--- Source material Enclosed Below ---

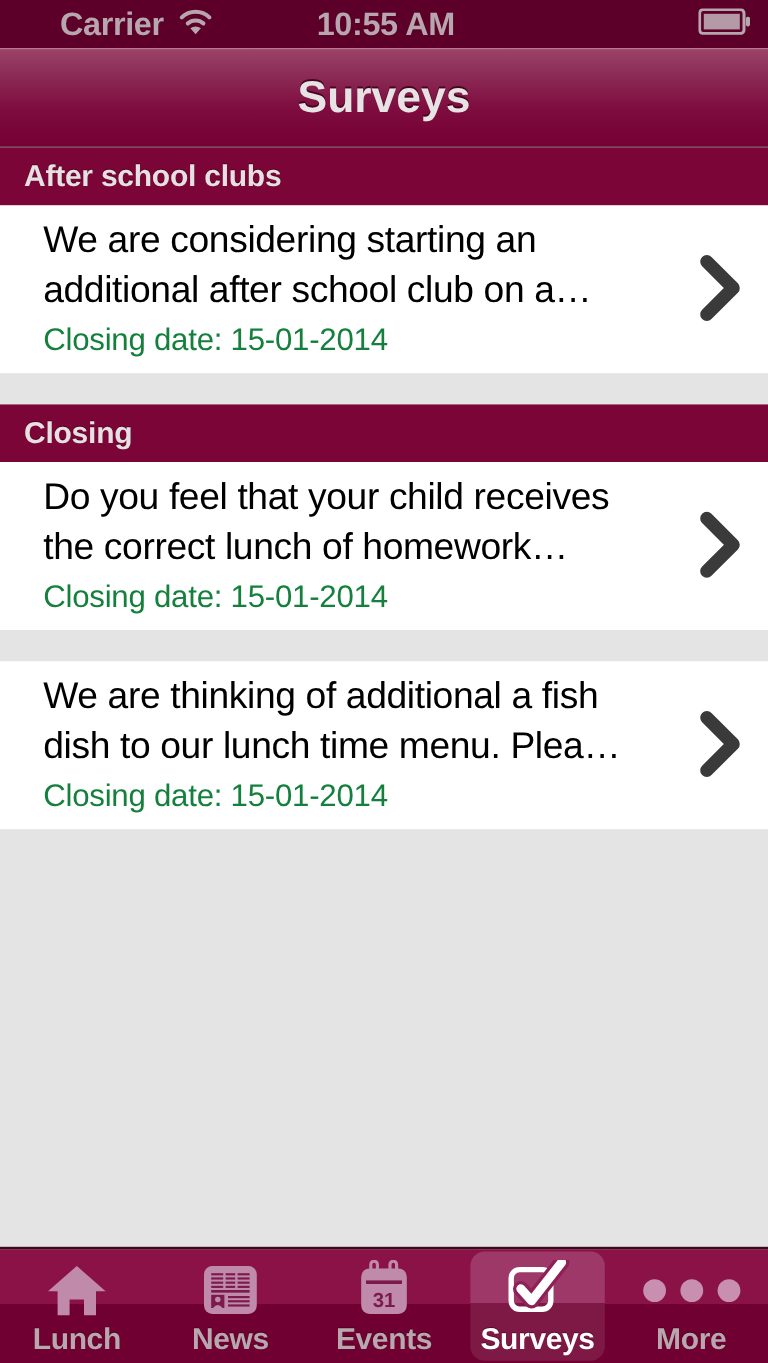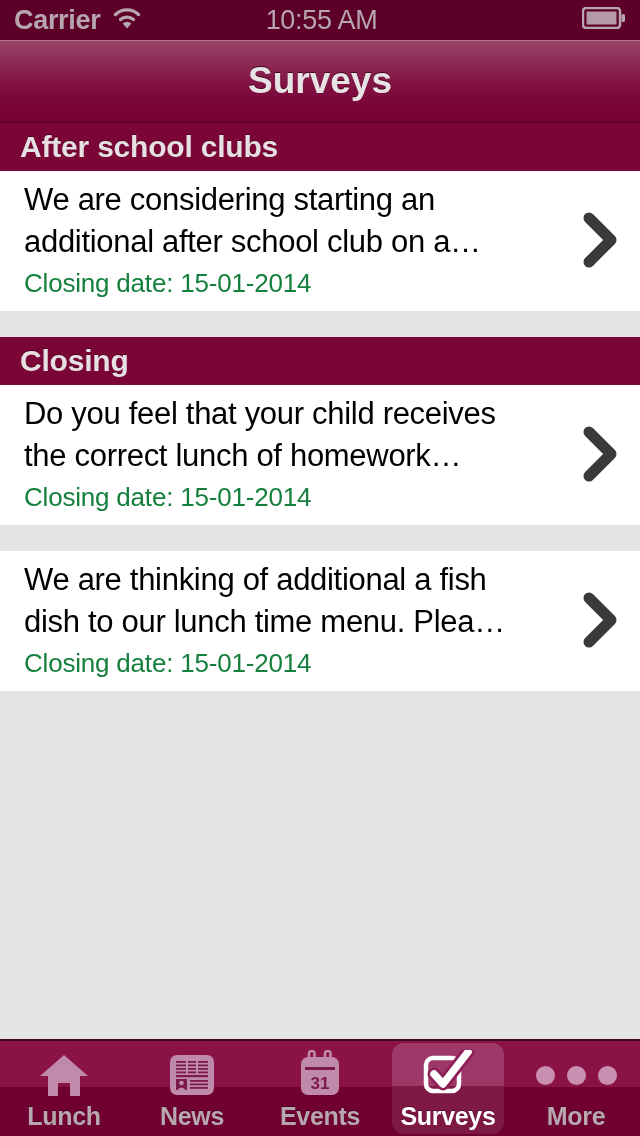"Carrier" .sb-left { margin-left: none -> 36px }
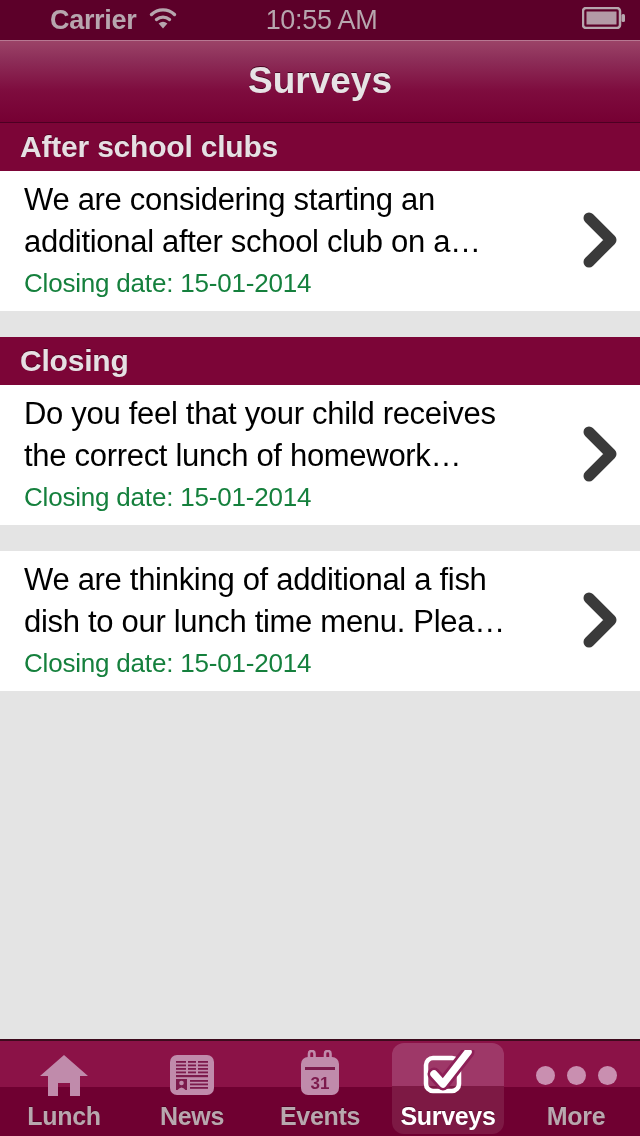"10:55 AM" .sb-center { font-weight: normal -> bold }
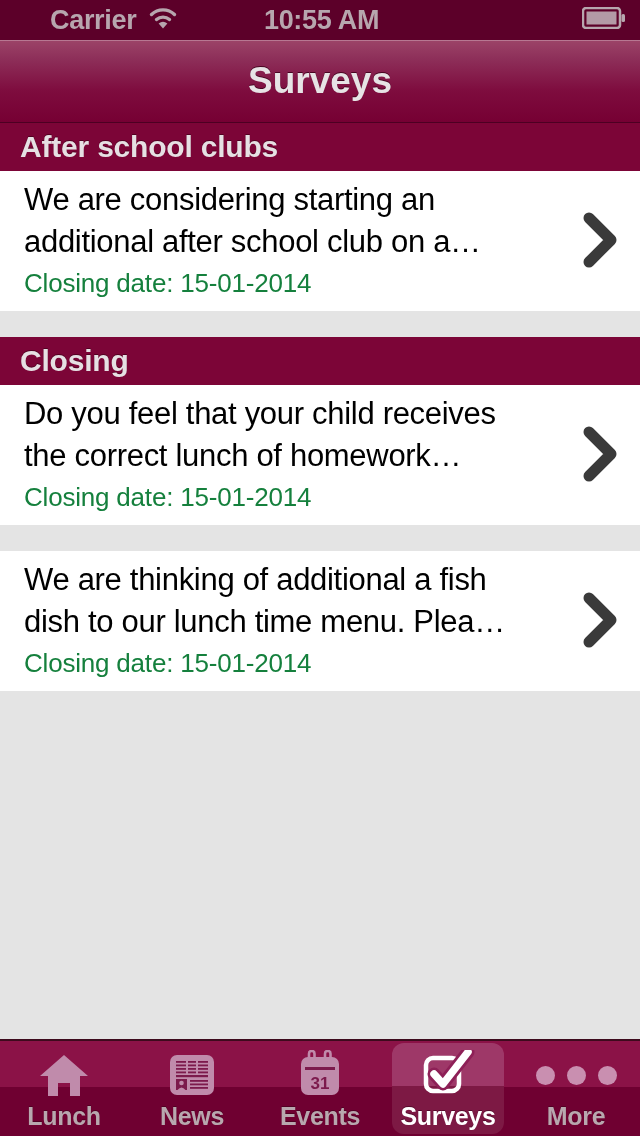"After school clubs" .card-header-title { font-size: 30px -> 25px }
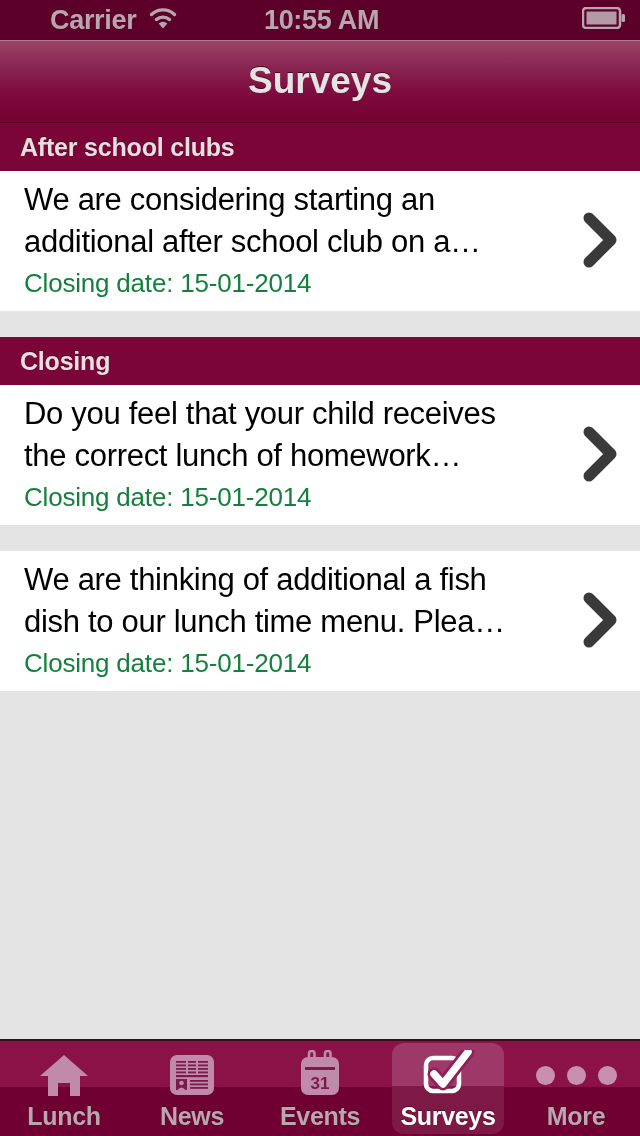"We are considering starting an" .card-text { padding-left: 24px -> 36px }
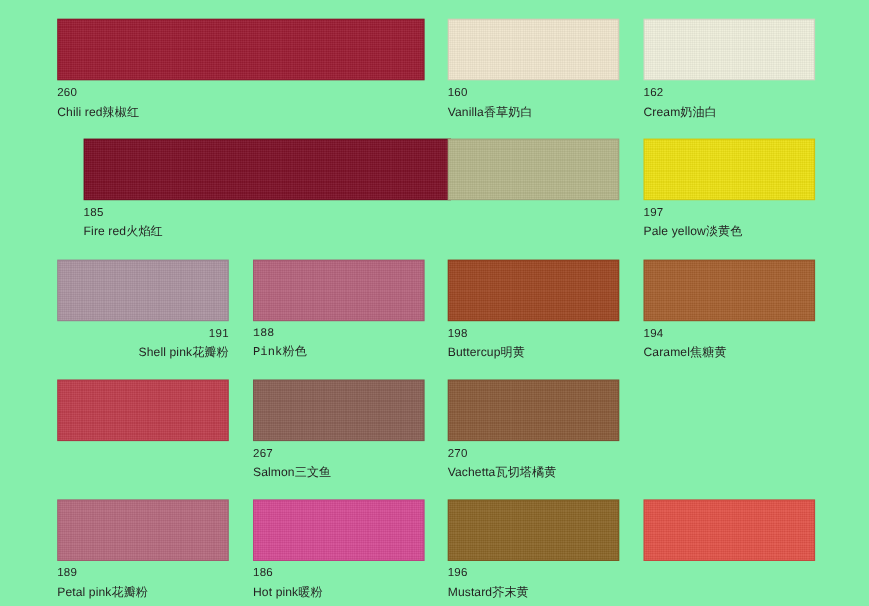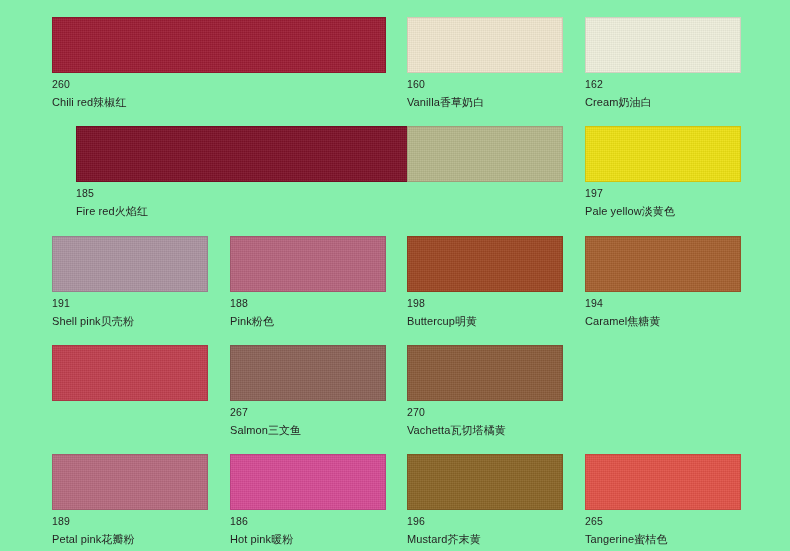"191" div.swatch-cell { text-align: none -> right }
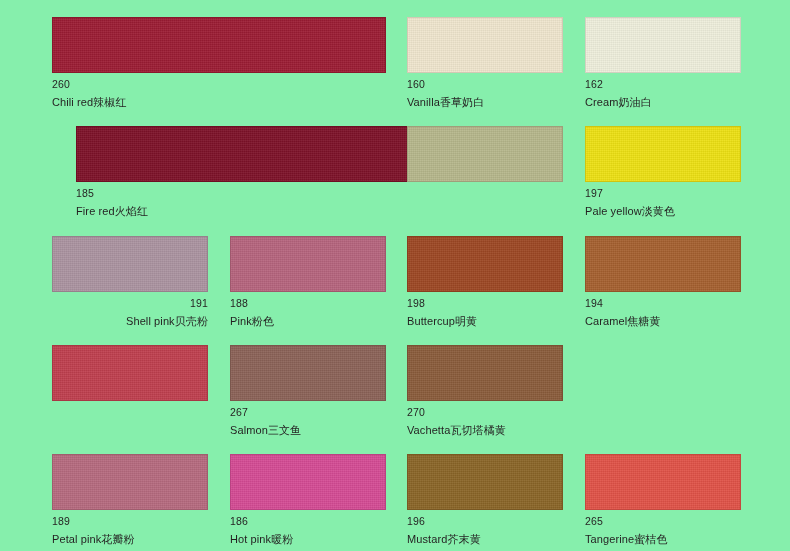"188" div.swatch-cell { font-family: none -> Liberation Mono, monospace }
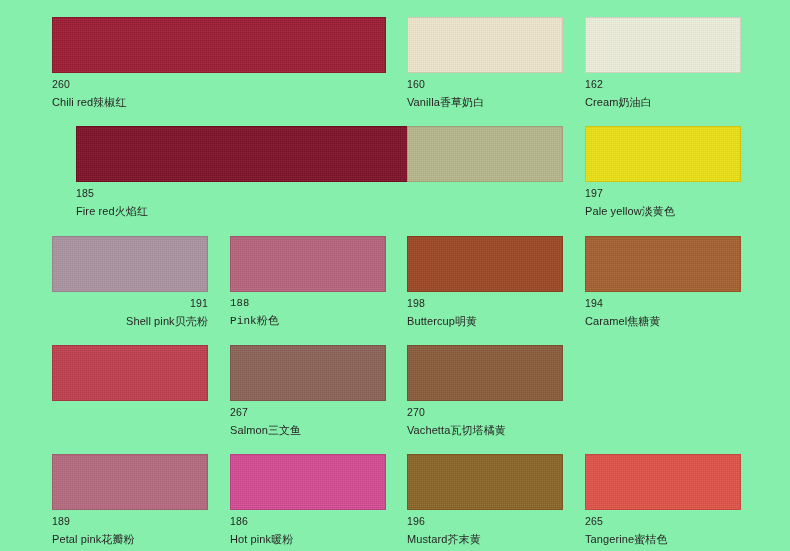"Shell pink贝壳粉" span.name { text: pink贝壳 -> pink花瓣 }
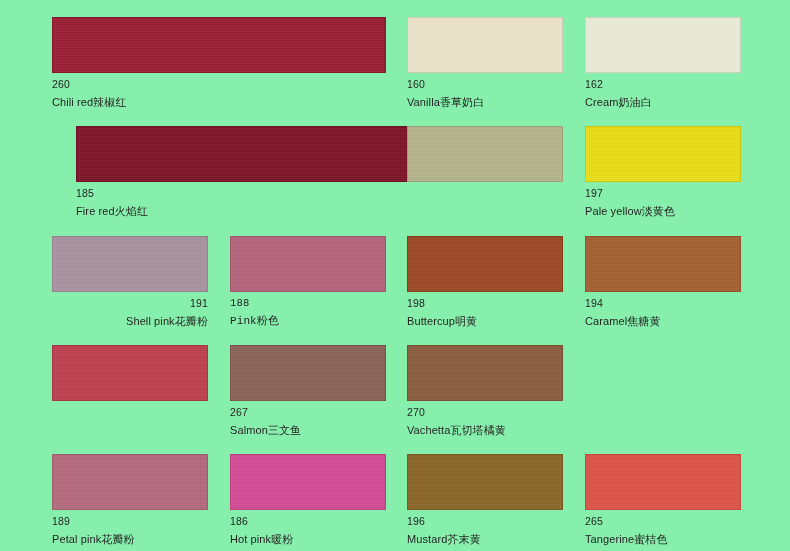"265" div.label-block { html: <div> <span>265</span> <span>Tangerine蜜桔色</span> </div> -> none }
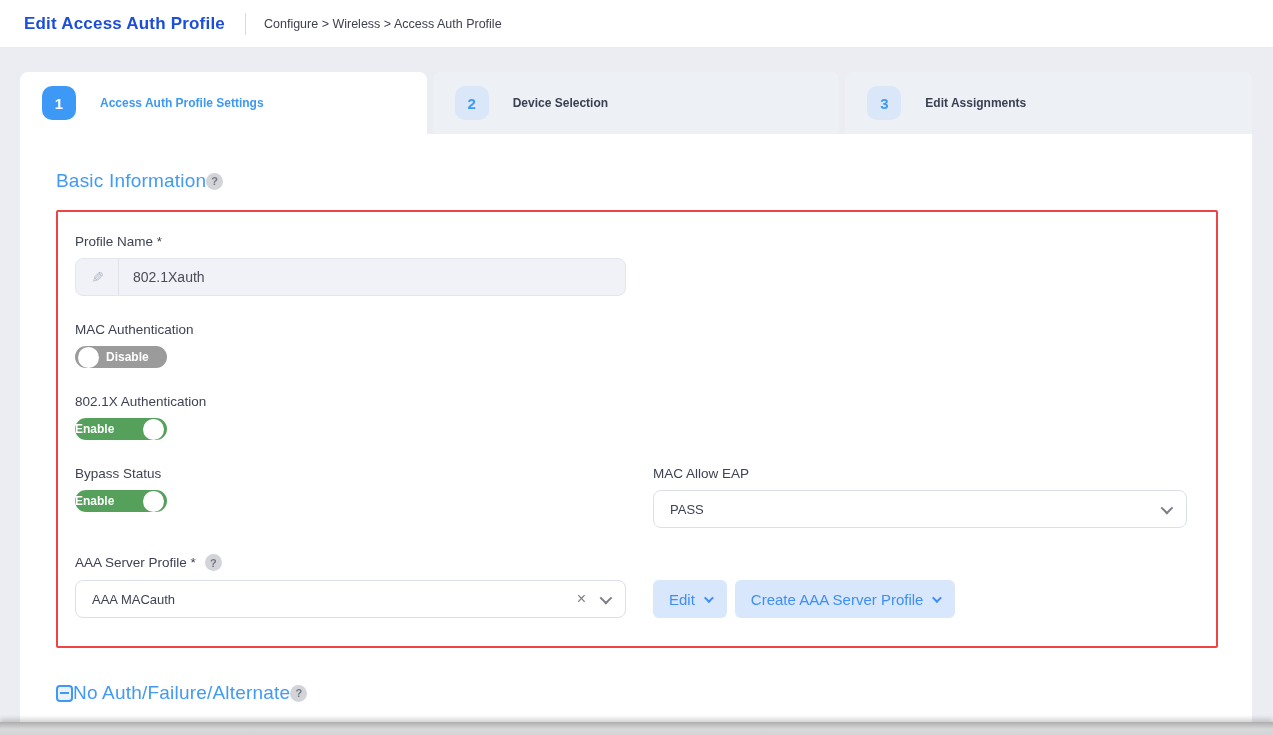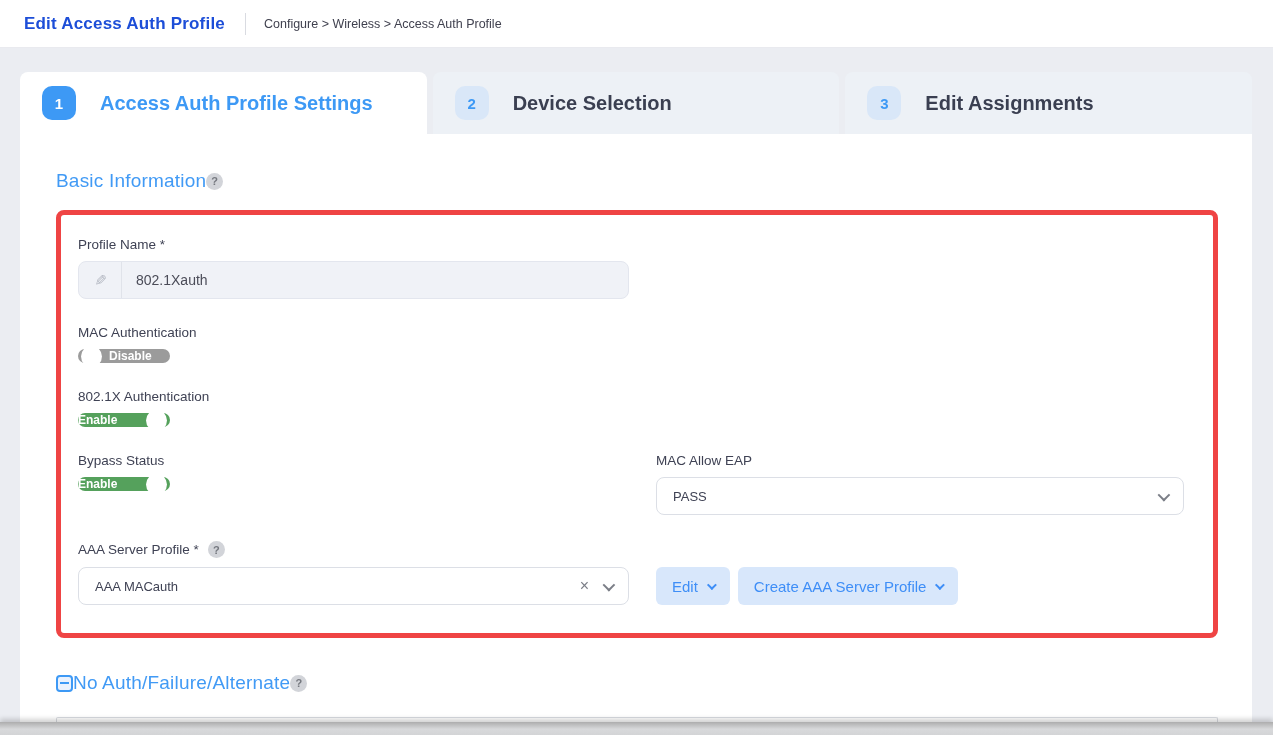"Access Auth Profile Settings" .tab .tab-label { font-size: 20px -> 12px }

--- End of Enclosed Source material ---

Pictures are to be left out; all other data must be returned exactly.

### Solution to this exercise
"Carrier" .sb-left { margin-left: none -> 36px }
"10:55 AM" .sb-center { font-weight: normal -> bold }
"After school clubs" .card-header-title { font-size: 30px -> 25px }
"We are considering starting an" .card-text { padding-left: 24px -> 36px }
"191" div.swatch-cell { text-align: none -> right }
"188" div.swatch-cell { font-family: none -> Liberation Mono, monospace }
"Shell pink贝壳粉" span.name { text: pink贝壳 -> pink花瓣 }
"265" div.label-block { html: <div> <span>265</span> <span>Tangerine蜜桔色</span> </div> -> none }
"Access Auth Profile Settings" .tab .tab-label { font-size: 20px -> 12px }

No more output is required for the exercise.